Smoking is an independent risk factor in both lymphomas and autoimmune/inflammatory arthritis. Past studies have also linked smoking to specific variants of lymphomas. These variants include follicular lymphoma, T-cell lymphoma, and Hodgkin’s lymphoma. Gibson et al. reported a 30% increase in risk of follicular lymphoma but not non-Hodgkin’s lymphoma (NHL) overall or other NHL subtypes [103, 104]. Similarly, a relationship between smoking and amplified risk of T-cell lymphoma and Hodgkin’s lymphoma has been suggested by Sergentanis and colleagues [105]. Previous literature has also shown an association between smoking and anti-citrullinated protein antibody-positive RA and SLE [106]. However, there is shortage of data linking smoking to RA associated lymphomas. This remains an area for further exploration in future studies. An alternative hypothesis linking RA and lymphoma risk is genetic susceptibility, along with environmental risk factors.
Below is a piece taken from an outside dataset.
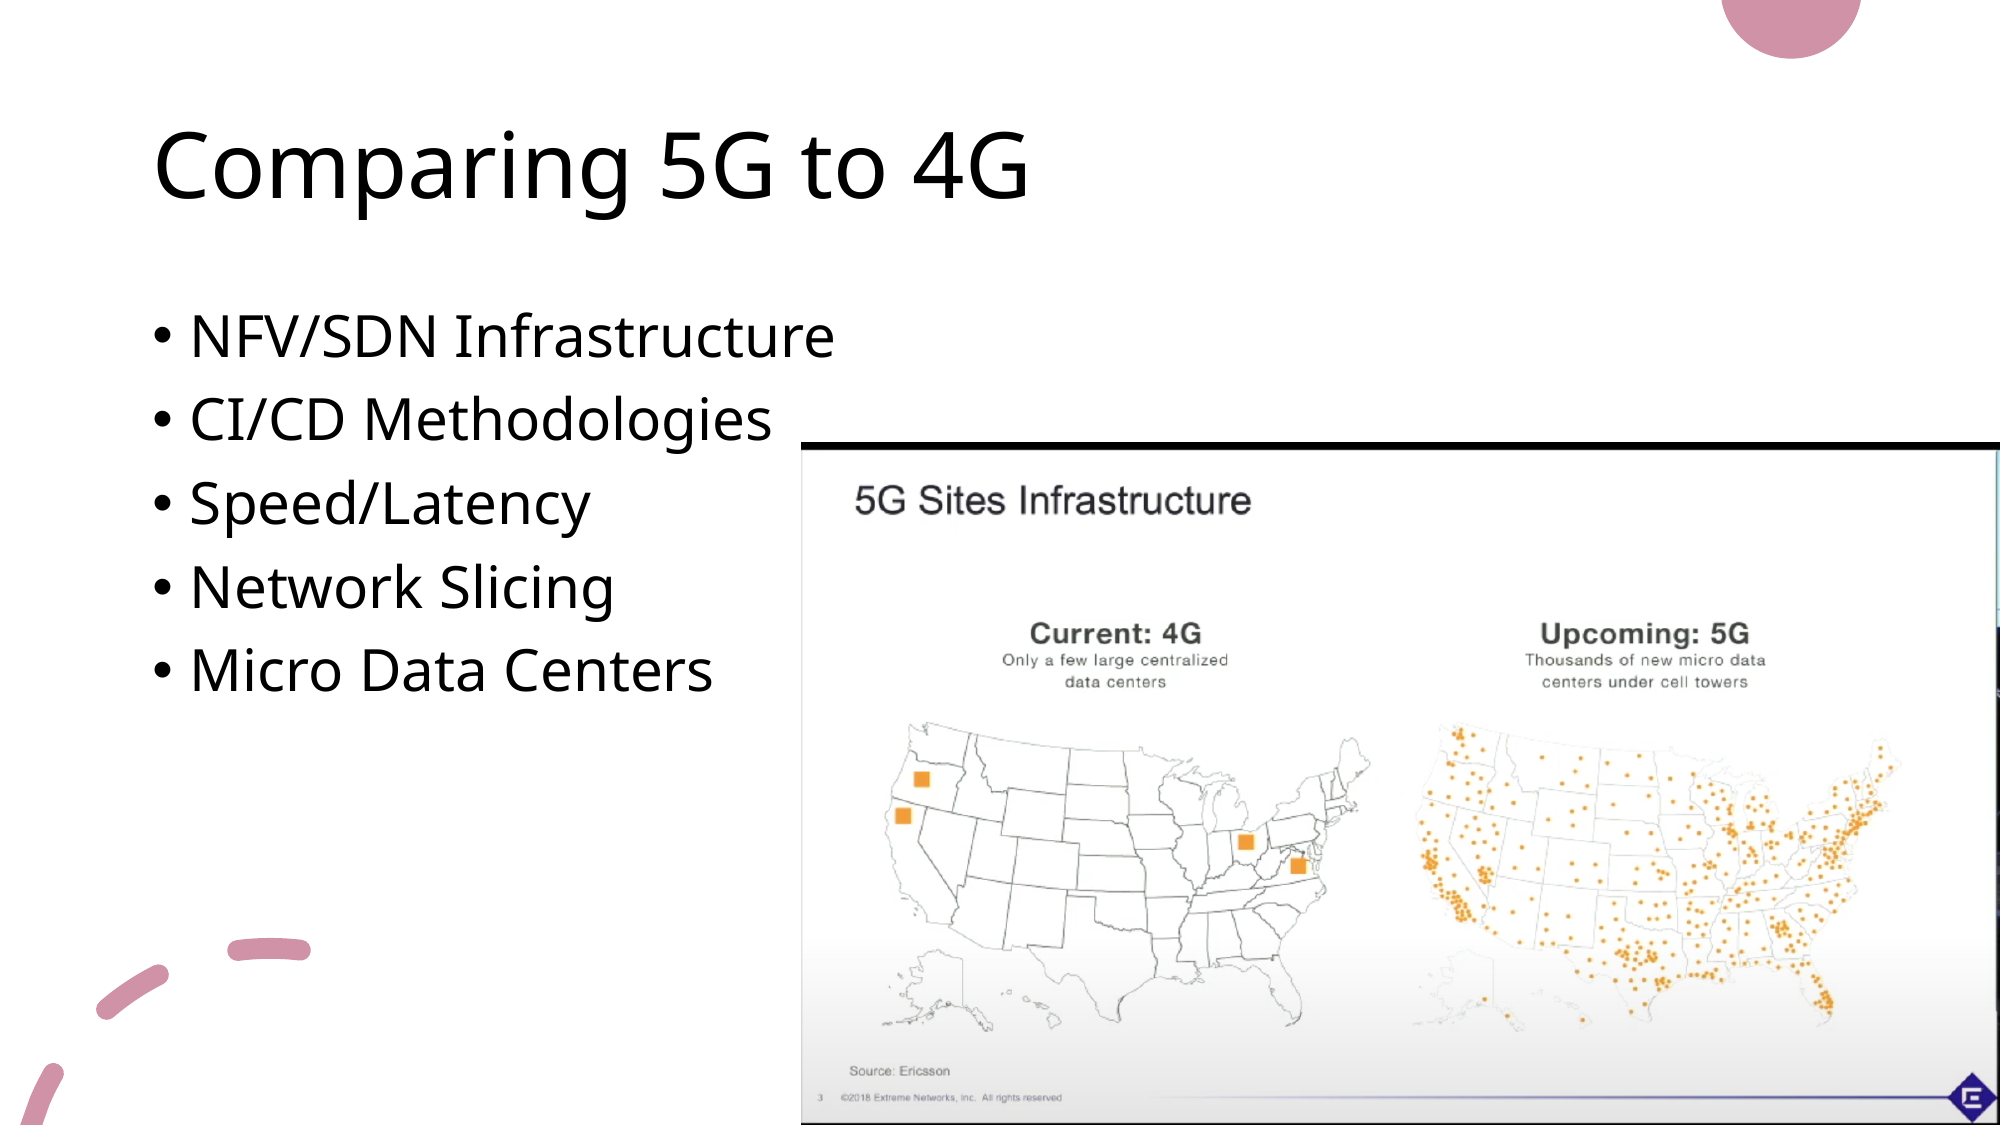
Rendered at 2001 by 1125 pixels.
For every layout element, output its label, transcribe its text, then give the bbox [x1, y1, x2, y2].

text_box NFV/SDN Infrastructure CI/CD Methodologies Speed/Latency Network Slicing Micro Data Centers [137, 299, 1863, 933]
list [801, 442, 2000, 1125]
title Comparing 5G to 4G [137, 59, 1863, 278]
In a registry based cohort study, evaluating the risk of lymphoma in family members of RA patients, there was marginal or no significant increase in risk of lymphoma among parents and siblings of the sample population [13]. These findings further corroborate the fact that increased lymphoma risk in RA patients is probably secondary to factors directly associated with disease or its treatment [13].

It remains unclear whether the clinical course of lymphomas complicating autoimmune arthritis is different from that of lymphomas occurring in the general population. In 2003, a Swedish study reported a median survival rate of 6 months in patients with RA/NHL [6]. On the other hand, a larger, more recent study of 65 RA lymphoma cases and 1500 non-RA lymphoma controls reported a hazard ratio of 0.60 (95% CI: 0.37–0.98) [107]. This disparity in results makes it difficult to truly understand the clinical outcome of autoimmune disease associated lymphomas. However, the disparity in outcomes of the two abovementioned studies can be attributed to the variation in sample size as well as to the advances in lymphoma related diagnostic and treatment modalities. One such example is the emerging role of rituximab, a monoclonal anti-CD20 antibody that can be used in the treatment of lymphomas and autoimmune arthritis. A true grasp on this matter can only be obtained in the future following a thorough investigation using large population based studies.

Autoimmune rheumatic diseases and lymphocytic malignancies exhibit a bidirectional relationship. It is important to differentiate lymphomas that occur in the course of an autoimmune disease from a lymphoma presenting with paraneoplastic multisystemic involvement or autoimmune rheumatic manifestations. Several patients present with rheumatic manifestations month to years after the onset of lymphocytic malignancy [108]. Currently, it is also pertinent to conduct detailed molecular studies to determine the key pathogenic events in lymphomagenesis. It is also imperative to identify “triggers” or risks for malignant lymphomas in this population. This would help define algorithms to identify autoimmune arthritis patients with higher likelihood of lymphomagenesis. Quantifying level of risk in the target population prior to initiation of treatment will help us better understand the role of immunosuppressive therapy in lymphomagenesis. Additional research is needed to definitively state whether therapy in arthritis contributes to risk of lymphomas or alters the clinical course of malignant lymphomas in these patients.

Competing Interests

The authors have no competing interests regarding the publication of this paper.